Similar protests erupted in New Hampshire, Ohio, Michigan, Maine, Kansas, Oklahoma, Idaho and Indiana. The energy of the Wisconsin movement spread around the country, bringing with it activists who were willing to take to the streets to defeat a string of anti-union bills.

The Wisconsin Republicans were forced to use a technicality to bypass the quorum requirements and the bill was eventually passed. In spite of this, the movement is continuing to grow.

The unions have been using two methods to continue to campaign against the attacks on workers. First, they have taken the fight to the ballot box. With the ability to recall elected members in Wisconsin and Michigan and legislation in Ohio, unionists are running massive recall drives. Essentially these are petitions which force re-election of a sitting member, or take a piece of legislation back to the ballot box. In Wisconsin, they have successfully forced the re-election of six Republican Senators (a net gain of three seats is required to take back the House).

In Michigan, a petition-drive has been initiated to force the re-election of Republican Governor Rick Snyder. In Ohio, unionists look certain to force legislation restricting collective bargaining rights to a vote later in the year.

Second, unionists are campaigning on the ground for a growth in union membership and activity in the workplace, as well as influence in the lead up to the 2012 presidential and congressional elections. After years of falling union membership and declining union power, one of the biggest unions in the US, the Service Employees International Union, has dedicated significant resources to building a campaign on the back of the momentum built in Wisconsin.
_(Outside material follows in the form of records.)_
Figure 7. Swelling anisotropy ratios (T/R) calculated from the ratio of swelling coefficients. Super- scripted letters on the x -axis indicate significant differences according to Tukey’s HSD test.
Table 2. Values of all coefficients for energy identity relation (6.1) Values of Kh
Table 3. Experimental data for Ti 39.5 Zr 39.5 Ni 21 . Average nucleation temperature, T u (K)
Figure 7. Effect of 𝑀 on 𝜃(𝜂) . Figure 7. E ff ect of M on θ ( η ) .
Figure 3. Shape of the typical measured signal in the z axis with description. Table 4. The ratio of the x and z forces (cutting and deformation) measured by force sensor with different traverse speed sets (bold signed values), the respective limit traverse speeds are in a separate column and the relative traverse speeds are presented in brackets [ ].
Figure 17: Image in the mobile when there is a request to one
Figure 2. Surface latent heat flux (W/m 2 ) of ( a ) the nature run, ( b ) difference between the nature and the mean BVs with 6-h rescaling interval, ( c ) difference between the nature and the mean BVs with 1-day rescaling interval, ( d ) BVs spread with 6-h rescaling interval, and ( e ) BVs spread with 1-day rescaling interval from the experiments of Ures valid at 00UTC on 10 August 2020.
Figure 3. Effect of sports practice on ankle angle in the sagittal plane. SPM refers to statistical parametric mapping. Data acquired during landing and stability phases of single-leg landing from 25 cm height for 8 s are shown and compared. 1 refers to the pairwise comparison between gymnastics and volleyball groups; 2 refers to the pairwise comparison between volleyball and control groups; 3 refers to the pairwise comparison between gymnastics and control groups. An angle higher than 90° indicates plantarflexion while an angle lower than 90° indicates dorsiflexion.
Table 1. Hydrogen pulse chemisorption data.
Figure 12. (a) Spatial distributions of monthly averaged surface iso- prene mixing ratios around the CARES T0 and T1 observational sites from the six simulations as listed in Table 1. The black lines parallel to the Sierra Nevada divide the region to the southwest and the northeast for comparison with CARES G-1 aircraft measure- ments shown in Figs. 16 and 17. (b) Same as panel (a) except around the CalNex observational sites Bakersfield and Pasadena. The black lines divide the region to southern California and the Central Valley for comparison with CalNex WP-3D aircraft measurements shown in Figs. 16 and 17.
The campaign, Fight for a Fair Economy, is focused on key economic issues, raising the profile of the union movement and making an argument for increased union involvement in the American political system.

The campaign is using upcoming national flash points, such as corporate shareholder meetings, the presidential debates and the Party Conventions to raise the profile of the movement.

The strategy has a lot in common with the Your Rights at Work campaign mounted by Australian unions in response to WorkChoices. Your Rights At Work achieved the defeat of both the Howard government and WorkChoices. But the campaign has not driven many long-term benefits for the Australian union movement. Since the passage of the Fair Work Bill, union membership has again declined, although a few unions are bucking the trend. Further industrial relations reform is nowhere to be seen on the political agenda and O’Farrell’s mooted changes show how easily ground can be lost.

Australian unions can build on the American experience. Although the American movement is focusing heavily on the election of new Democrats to defeat anti-union bills, they are also mounting an on-the-ground campaign to win people over to the importance of unionism itself. Using the momentum of the Wisconsin protests, they have initiated a national discussion on key economic issues and the value of unions in society.

Unions in the United States may have few other options when it comes to asserting their agenda — there is not as strong an institutional alignment between the union movement and Democrats as there is between unions and the ALP in Australia. But doing what is necessary can also work in the interests of the movement. Australians unions can learn from this.

By initiating a broader discussion about broader economic issues and the role of unionism, American activists are acknowledging that they cannot rely only on politicians to get what they want. They must win the American people first. It is about time we had a real discussion about the value of unions in our society, one that is not just focused on specific policies and laws, but rather on the importance of unionism itself.